May 8, 2013
SO TOO WAS JEFF DAHMER QUITE MORAL...:
In Defense of Henry Kissinger : He was the 20th century's greatest 19th-century statesman. (ROBERT D. KAPLAN, APR 24 2013, The Atlantic)
Like Palmerston, Henry Kissinger believes that in difficult, uncertain times--times like the 1960s and '70s in America, when the nation's vulnerabilities appeared to outweigh its opportunities--the preservation of the status quo should constitute the highest morality. [...]
To be uncomfortable with Kissinger is, as Palmerston might say, only natural. But to condemn him outright verges on sanctimony, if not delusion. Kissinger has, in fact, been quite moral--provided, of course, that you accept the Cold War assumptions of the age in which he operated.
...provided that you accept the cannibalistic assumptions under which he operated.
Of course, the notion that we were vulnerable vis a vis the communists was just a mistake of fact, but that we ought to engage in helping them maintain a murderous and oppressive status quo because of some (perceived) vulnerabilities was anti-moral. It is the argument that if a man of sufficient size is beating his wife you ought to make sure he is not interrupted lest he get angry with you.

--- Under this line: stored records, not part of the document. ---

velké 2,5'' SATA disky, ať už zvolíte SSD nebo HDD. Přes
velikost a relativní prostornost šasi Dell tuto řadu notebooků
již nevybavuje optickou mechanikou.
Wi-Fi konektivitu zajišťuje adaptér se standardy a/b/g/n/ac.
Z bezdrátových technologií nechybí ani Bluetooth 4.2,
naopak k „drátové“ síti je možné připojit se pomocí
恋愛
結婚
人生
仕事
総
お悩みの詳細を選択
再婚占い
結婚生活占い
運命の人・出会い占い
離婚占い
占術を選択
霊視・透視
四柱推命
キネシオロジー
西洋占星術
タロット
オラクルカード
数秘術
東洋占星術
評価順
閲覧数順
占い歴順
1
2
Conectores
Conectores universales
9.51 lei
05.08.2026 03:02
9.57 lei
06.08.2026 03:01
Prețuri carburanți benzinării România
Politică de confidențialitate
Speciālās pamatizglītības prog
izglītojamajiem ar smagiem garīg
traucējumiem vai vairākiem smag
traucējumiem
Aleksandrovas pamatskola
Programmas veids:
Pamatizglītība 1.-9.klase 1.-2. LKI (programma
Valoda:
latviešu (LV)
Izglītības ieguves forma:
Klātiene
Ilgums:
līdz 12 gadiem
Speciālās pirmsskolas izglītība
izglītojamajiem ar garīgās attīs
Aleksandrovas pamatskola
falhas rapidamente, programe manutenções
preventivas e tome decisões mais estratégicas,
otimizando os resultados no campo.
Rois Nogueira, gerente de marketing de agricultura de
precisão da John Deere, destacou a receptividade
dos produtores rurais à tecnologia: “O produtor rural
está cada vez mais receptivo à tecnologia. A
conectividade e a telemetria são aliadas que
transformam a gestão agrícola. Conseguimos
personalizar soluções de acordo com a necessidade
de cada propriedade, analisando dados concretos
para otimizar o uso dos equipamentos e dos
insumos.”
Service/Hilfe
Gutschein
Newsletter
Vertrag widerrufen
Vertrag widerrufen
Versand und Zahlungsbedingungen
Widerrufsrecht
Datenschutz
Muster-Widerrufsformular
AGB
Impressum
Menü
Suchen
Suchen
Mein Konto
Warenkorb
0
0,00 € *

As Mr. Kaplan conceded in a parenthetical in an earlier Kissinger profile: "In perceiving the Soviet Union as permanent, orderly, and legitimate, Kissinger shared a failure of analysis with the rest of the foreign-policy elite -- notably excepting the scholar and former head of the State Department's policy-planning staff George Kennan, the Harvard historian Richard Pipes, the British scholar and journalist Bernard Levin, and the Eureka College graduate Ronald Reagan."